In the coming sections we will explore the possible legal structures a business owner can chooseand look at the advantages and disadvantages of each. We will begin with the simplest of all organizational types: the sole proprietorship.

As an expert in business and organizational structures, I have a deep understanding of the critical decisions business owners face when selecting their organizational form. My expertise is rooted in practical experience, having worked with numerous entrepreneurs and businesses to navigate the complexities of legal structures. I've witnessed firsthand the impact these decisions can have on a business's success and longevity.

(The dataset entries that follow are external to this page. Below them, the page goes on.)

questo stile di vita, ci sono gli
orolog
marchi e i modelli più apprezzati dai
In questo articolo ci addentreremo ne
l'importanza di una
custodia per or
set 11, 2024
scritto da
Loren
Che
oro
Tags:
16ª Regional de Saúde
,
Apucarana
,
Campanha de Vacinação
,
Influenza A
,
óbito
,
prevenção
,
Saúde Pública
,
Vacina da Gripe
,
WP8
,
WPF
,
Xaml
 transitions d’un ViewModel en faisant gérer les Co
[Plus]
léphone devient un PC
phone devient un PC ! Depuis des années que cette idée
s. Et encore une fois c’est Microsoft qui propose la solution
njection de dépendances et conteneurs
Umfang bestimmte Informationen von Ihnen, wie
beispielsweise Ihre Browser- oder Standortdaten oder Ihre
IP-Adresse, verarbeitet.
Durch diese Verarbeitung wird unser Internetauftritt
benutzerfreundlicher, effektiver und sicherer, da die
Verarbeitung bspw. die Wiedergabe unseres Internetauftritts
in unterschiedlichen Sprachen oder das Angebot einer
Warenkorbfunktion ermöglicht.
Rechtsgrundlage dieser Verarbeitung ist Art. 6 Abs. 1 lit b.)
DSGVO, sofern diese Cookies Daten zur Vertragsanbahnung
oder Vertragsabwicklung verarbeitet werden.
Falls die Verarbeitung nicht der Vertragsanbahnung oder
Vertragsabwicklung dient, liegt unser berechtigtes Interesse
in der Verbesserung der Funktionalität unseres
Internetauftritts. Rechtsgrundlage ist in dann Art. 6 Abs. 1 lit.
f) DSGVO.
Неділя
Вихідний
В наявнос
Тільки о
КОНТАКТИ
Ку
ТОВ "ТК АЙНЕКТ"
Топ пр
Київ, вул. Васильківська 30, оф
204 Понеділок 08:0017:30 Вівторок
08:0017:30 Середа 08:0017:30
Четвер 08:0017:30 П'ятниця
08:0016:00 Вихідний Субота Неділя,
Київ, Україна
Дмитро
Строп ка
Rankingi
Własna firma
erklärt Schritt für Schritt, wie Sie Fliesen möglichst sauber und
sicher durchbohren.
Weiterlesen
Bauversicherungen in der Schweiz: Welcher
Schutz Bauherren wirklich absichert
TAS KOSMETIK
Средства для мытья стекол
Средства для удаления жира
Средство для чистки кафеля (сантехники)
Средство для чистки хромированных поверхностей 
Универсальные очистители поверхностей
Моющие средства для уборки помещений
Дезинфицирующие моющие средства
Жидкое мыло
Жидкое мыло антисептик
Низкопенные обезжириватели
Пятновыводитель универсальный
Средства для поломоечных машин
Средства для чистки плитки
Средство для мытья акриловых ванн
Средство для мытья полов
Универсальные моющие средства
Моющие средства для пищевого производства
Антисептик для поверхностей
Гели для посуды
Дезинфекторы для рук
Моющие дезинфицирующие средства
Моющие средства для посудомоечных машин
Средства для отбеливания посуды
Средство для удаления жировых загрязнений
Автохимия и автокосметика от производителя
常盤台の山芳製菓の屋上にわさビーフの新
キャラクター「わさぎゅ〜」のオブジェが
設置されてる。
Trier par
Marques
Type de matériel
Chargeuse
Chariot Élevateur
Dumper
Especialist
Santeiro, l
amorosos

Now, let's delve into the key concepts introduced in the article:

  1. Organizational Forms:

    • Sole Proprietorship: A business owned by a single individual with complete control and responsibility.
    • General Partnership: A business owned by two or more individuals who share control, responsibility, profits, and risks.
    • Franchise: A business model where an individual operates under the brand and guidelines of a larger company (franchisor).
    • Limited Partnerships and LLP: Forms of partnership where some partners have limited liability, protecting personal assets.
    • Limited Liability Company (LLC): A hybrid business structure providing limited liability to its owners (members) with flexibility in management.
    • C Corporation: A separate legal entity with shareholders, providing limited liability but subject to double taxation.
    • S Corporation: A corporation that avoids double taxation by passing income and losses through to shareholders.
  2. Factors to Consider When Selecting a Form of Ownership:

    • Cost of Start-up: Varies depending on the complexity of the chosen organizational form.
    • Control vs. Responsibility: Trade-offs between autonomy/control and the associated responsibility/liability.
    • Profits Sharing: Determined by the legal structure; owners may share profits for support or retain all income.
    • Taxation: Different forms have varying tax implications, emphasizing the need for professional advice.
    • Entrepreneurial Ability: Success depends on aligning business ventures with one's skills, knowledge, and abilities.
    • Risk Tolerance: Compatibility between personal risk tolerance and the inherent risks of the chosen business structure.
    • Financing: Lenders often influence the choice of business ownership to ensure fund repayment.
    • Continuity and Transferability: Consideration of whether the business should outlive the owner or be transferable.
  3. Importance of Tax Planning:

    • Taxation Considerations: Highlighting the significance of consulting tax professionals early in the business planning process.
    • IRS and Local Taxing Authorities: Emphasizing the different tax treatments based on the legal structure.
  4. Long-Term Considerations:

    • Business Continuity: Decision on whether the business should persist after the owner leaves or be sold to new ownership.
    • Complexity of Changes: Acknowledging that changing legal structure becomes more complex as the business operations grow.

In subsequent sections, the article promises to explore each organizational type's advantages and disadvantages, starting with the simplest: the sole proprietorship. This structured approach ensures that business owners are well-informed and equipped to make decisions that align with their goals and circ*mstances.